In his response to the recent events in Providence, Hopkins has publicly placed much of the blame on Providence Mayor Jorge Elorza.
Speaking last week on Tara Granahan’s WPRO radio show, Hopkins said: “I think [Providence Police’s] hands are being tied by the mayor and his administration … I don’t want that to spill over into Cranston. I’m going to give my department, my police, every resource they need to make sure that Cranston is the safest and most secure city in the state of Rhode Island.”
During the same interview, Hopkins acknowledged there being “bad blood” between himself and Elorza. He attributed the tensions – which he said have reached a “boiling point” – to a dispute over a Cranston appointment to a joint workforce development consortium formed by the two communities a number of years ago.
In his statement regarding the recent violence, Hopkins pointed to the declining violent crime figures in Cranston and said he “regularly meets” with Winquist. He also said the department has “recently invested in new technologies and equipment to prevent and investigate potential crimes.”
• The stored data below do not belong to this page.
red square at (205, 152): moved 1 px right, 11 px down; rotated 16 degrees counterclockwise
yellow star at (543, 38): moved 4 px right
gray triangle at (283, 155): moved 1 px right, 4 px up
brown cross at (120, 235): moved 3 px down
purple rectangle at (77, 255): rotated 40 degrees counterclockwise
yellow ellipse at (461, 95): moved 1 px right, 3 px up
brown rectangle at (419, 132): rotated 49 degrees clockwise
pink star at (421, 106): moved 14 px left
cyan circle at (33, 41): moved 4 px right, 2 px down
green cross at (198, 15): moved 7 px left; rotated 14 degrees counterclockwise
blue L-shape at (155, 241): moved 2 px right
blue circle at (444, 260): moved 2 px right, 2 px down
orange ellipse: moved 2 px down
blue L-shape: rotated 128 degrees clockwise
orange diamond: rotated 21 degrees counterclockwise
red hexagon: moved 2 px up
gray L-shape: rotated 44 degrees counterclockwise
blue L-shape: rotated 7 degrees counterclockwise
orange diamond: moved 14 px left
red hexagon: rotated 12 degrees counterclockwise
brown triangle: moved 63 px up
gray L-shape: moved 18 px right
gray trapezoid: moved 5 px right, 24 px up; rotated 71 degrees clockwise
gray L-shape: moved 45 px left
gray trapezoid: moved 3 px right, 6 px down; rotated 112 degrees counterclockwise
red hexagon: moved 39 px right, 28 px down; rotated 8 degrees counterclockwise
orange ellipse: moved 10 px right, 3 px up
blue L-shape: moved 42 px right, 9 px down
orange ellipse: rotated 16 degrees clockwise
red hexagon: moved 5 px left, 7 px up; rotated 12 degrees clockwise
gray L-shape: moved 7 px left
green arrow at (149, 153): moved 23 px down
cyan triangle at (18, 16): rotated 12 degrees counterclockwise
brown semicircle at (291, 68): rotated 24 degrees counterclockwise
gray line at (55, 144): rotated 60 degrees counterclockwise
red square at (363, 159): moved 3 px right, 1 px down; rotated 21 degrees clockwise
“I believe that the greatest responsibility of a municipal chief executive is to keep its citizens safe, which is why I included funding for four new officers in my recent budget,” Hopkins said. “I will never tie the hands of our public safety officials and I will continue to fully fund and support the police in their important work. Cranston neighborhoods, homes, and businesses will continue to be protected by a department that balances difficult challenges with bravery and compassion. While some in public office wish to slash funding from their local police departments, I will continue to stand shoulder to shoulder with Cranston’s finest.”